“PAIN is a woman.” These are Fatima’s words when she was at the brink of committing suicide. She had suffered too much abuse from her husband Joseph Takundwa such that she lost all hope. She wants to take away her life by an overdose of malaria tablets. But she hesitates to take those tablets.
Fatima is doubting whether she will have the strength and courage to take the 24 tablets. She says she has counted them, touching each one of them with the care and fear with which one touches a loaded gun. They have now become a lethal weapon. But it is clear that the writer discourages suicide as Fatima has a lot of questions about death which eventually drive away the vile thoughts she has about life.
Questions begin to rattle through her mind. Fear of the unknown; the uncertainties about heaven. She asks whether the bible underneath her pillow could provide her with an assurance of going to heaven. She asks further: “What about the pain of dying? Is death such a painless event after all? Why do we tremble at the very mention of the word?”
Suicide is discouraged. Death should come in its own way. The holy book, the bible condemns it as well. Judas Iscariot after betraying Jesus Christ went away and committed suicide instead of repenting his sins, therefore, he was condemned.
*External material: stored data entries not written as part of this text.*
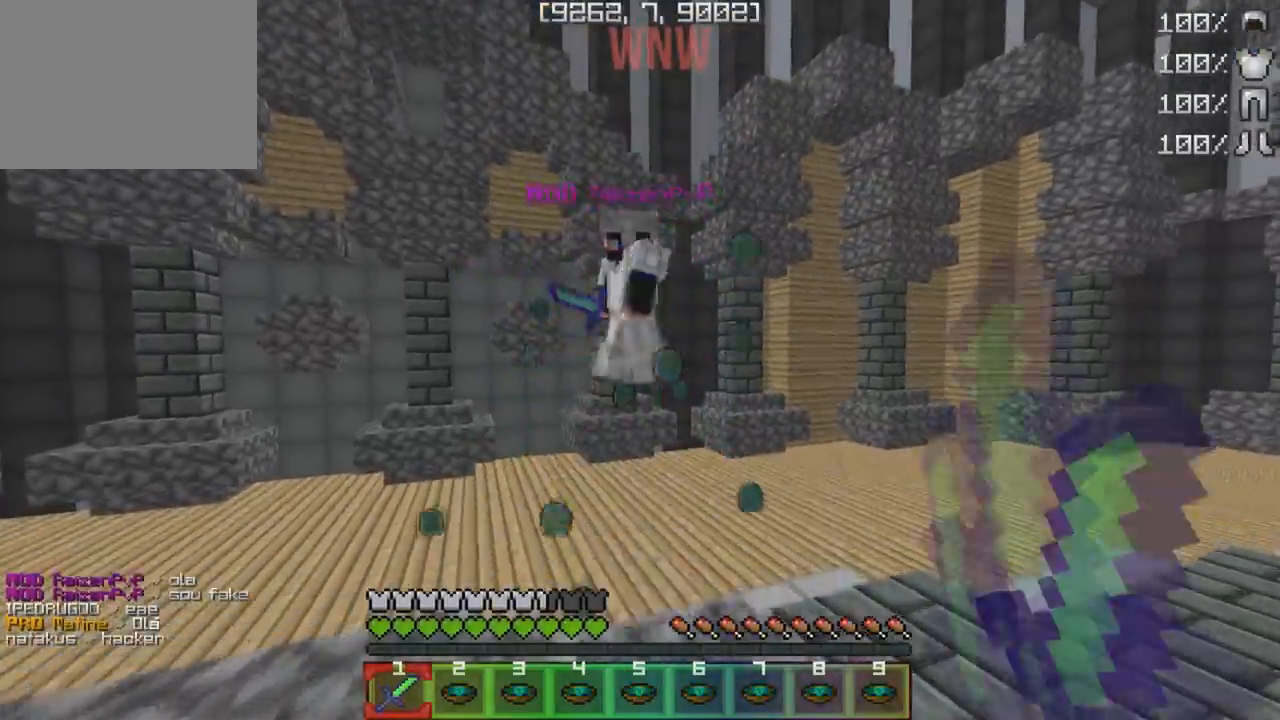
{"keys": ["a", "w"], "events": [[67, "a", "down"], [350, "w", "up"], [467, "w", "down"]]}
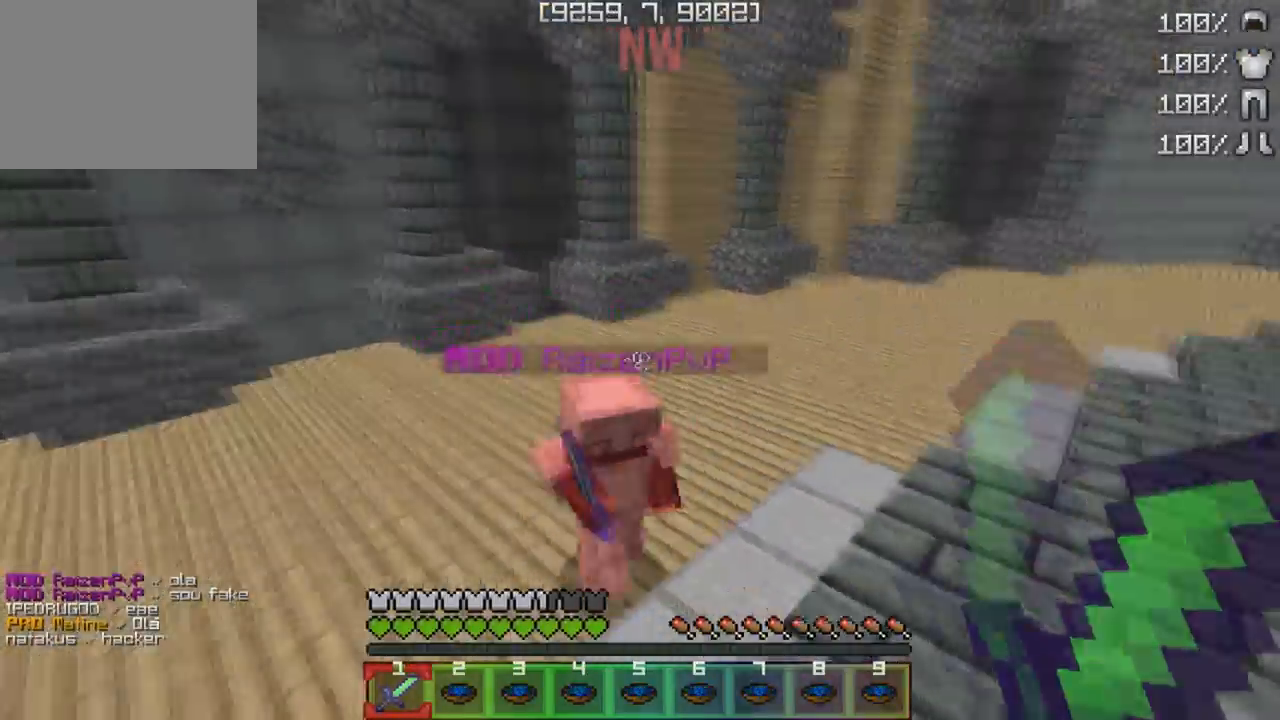
{"keys": ["w"], "events": [[150, "a", "up"]]}
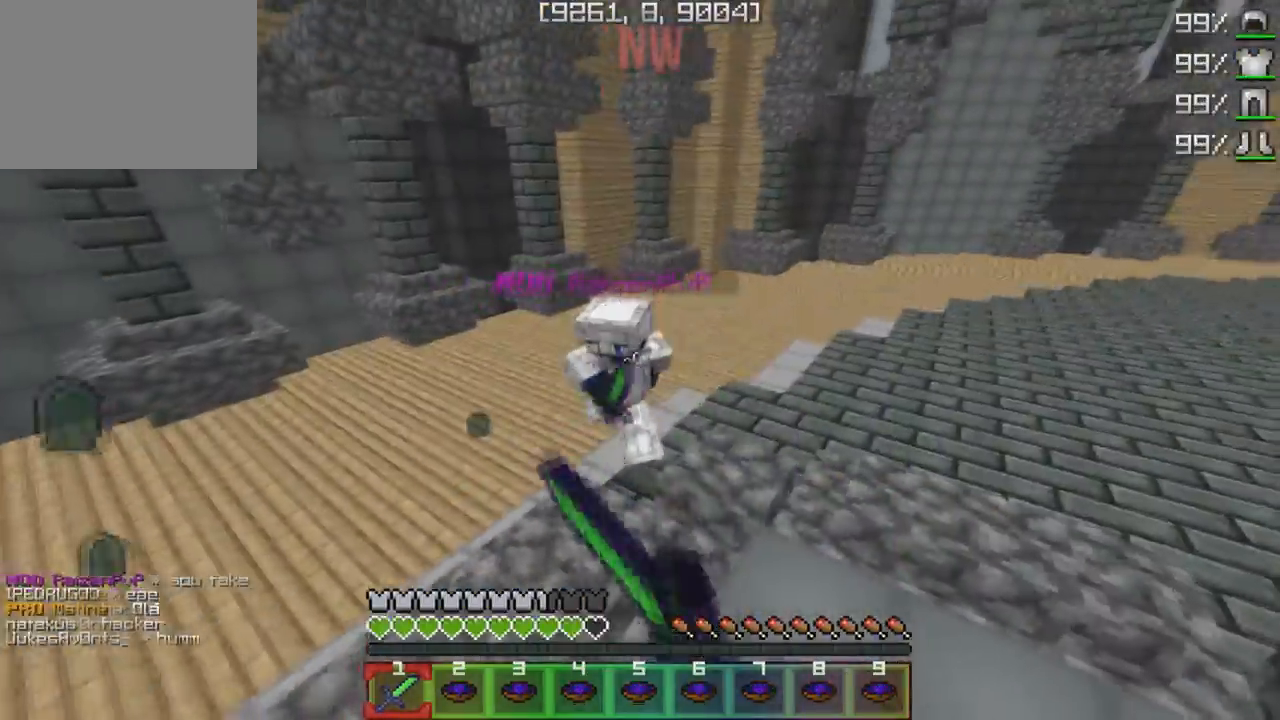
{"keys": ["a", "w"], "events": [[450, "a", "down"]]}
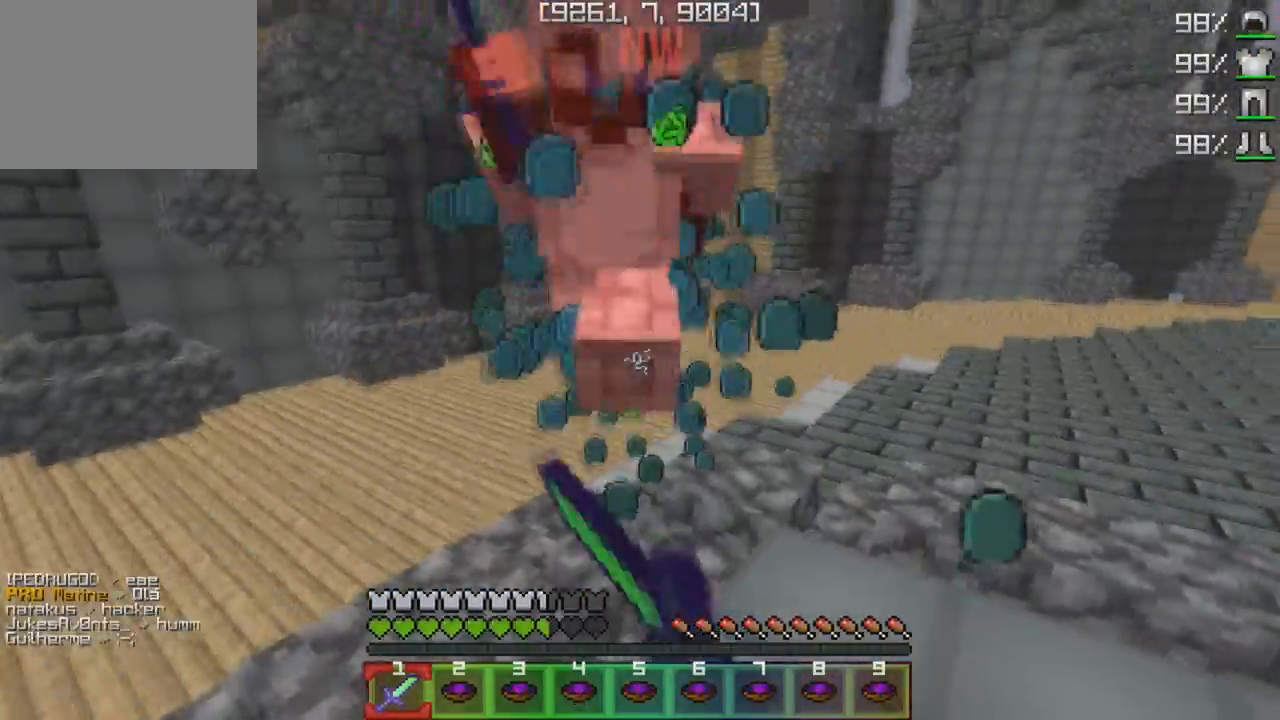
{"keys": ["w"], "events": [[117, "a", "up"]]}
Death by suicide is an abomination.
Chinua Achebe, in his novel, Things Fall Apart condemns it through showing the folly of the character Okonkwo. Okonkwo hated his father Unoka for everything including laziness and when the latter had a swelling of the stomach he was sent to die in the evil forest.
Unoka died of a disease thought to be an abomination in Umuofia but Achebe shows Okonkwo dying of suicide a more abominable form of death than that of his father which was a result of prejudiced opinions by their society. When the rest of his tribe did not support his fight against the whites after he had killed a court messenger, Okonkwo wiped his axe in the sand and went away to kill himself. One of the biggest ironies in the text.
Sorry for the slight digression, I wanted to emphasise the evils of suicide. Even in the worst forms of abuse people should not think of suicide as a solution. Fatima in distress says she knows what pain is all about. She categorically states that pain is a woman. Pain is a woman watching her son being burnt to death while people sing and dance to songs of freedom. Pain is when your six-year-old daughter disappears never to be seen again.
Here Fatima is talking about how her first-born son, Lovemore was killed for selling out the freedom fighters. Remember Lovemore was killed for his father’s crimes who was said to have sold out the guerrillas. The six-year-old daughter Fatima talks about is Tabitha who was kidnapped by her father, Joseph Takundwa, together with Nyati, a businessman. We also hear that her husband Takundwa died by hanging himself with barbed wire.
Suicide is suicide no matter in what form, hence I beg to differ with Fatima when she says that she is sure pills would be less painful than hanging oneself with barbed wire as Takundwa did. Her only surviving child, Sofia, is now languishing in a remand cell, awaiting trial for the murder of her husband. Fatima has imagined fears about prison sentences. She has heard that they cut off the heads of murderers and throw them to the dogs.
Fatima has questions like, how can she live on carrying such a heavy burden? How can she live on knowing that she is the mother of a child whose head and dreams were cut off and thrown to the dogs? She says she will always curse the day that she met her late husband, Joseph Takundwa. His incurable greed has been the source of all her problems. The chain of events that have triggered off his darkness can be traced back to his insatiable lust for money. He spent his whole life in pursuit of wealth. Yet, for all his efforts, he left behind nothing except a chain of graves that have been dug close to her heart.
Joseph Takundwa has been a cruel husband. His greed swallowed both his children Lovemore and Tabitha. Fatima is pained by the loss of her children calling Lovemore the sacrificial lamb who died for the sins of his father. Fatima asks: “How does it feel like to be roasted to death while people are singing and dancing to freedom songs?” She says Sofia will most probably be sent to jail because of Takundwa.
Fatima shows how much she hated Takundwa because of his abuse when she found him hanging from the rafters. She says she will never forget the conflict of emotions that she had to endure at that moment. One part of her wanted to spit at him, dead as he was. However, the more human side, the side where the tenderness of motherhood lies, felt sorry for this pitifully wasted life. Fatima would not foolishly take away her own life.
She whispers that life must be the most precious gift from God, as her hand hesitantly touches the cold bottle again. Women were subjected to many forms of abuse which leads Fatima concluding that pain is a woman. The first thing she and the other girls were taught was the art of good womanhood. Of all virtues spelt out, obedience and submission to anyone who was male was emphasised. Good girls had to cook for, wash for and serve properly and promptly every male being that hung around them.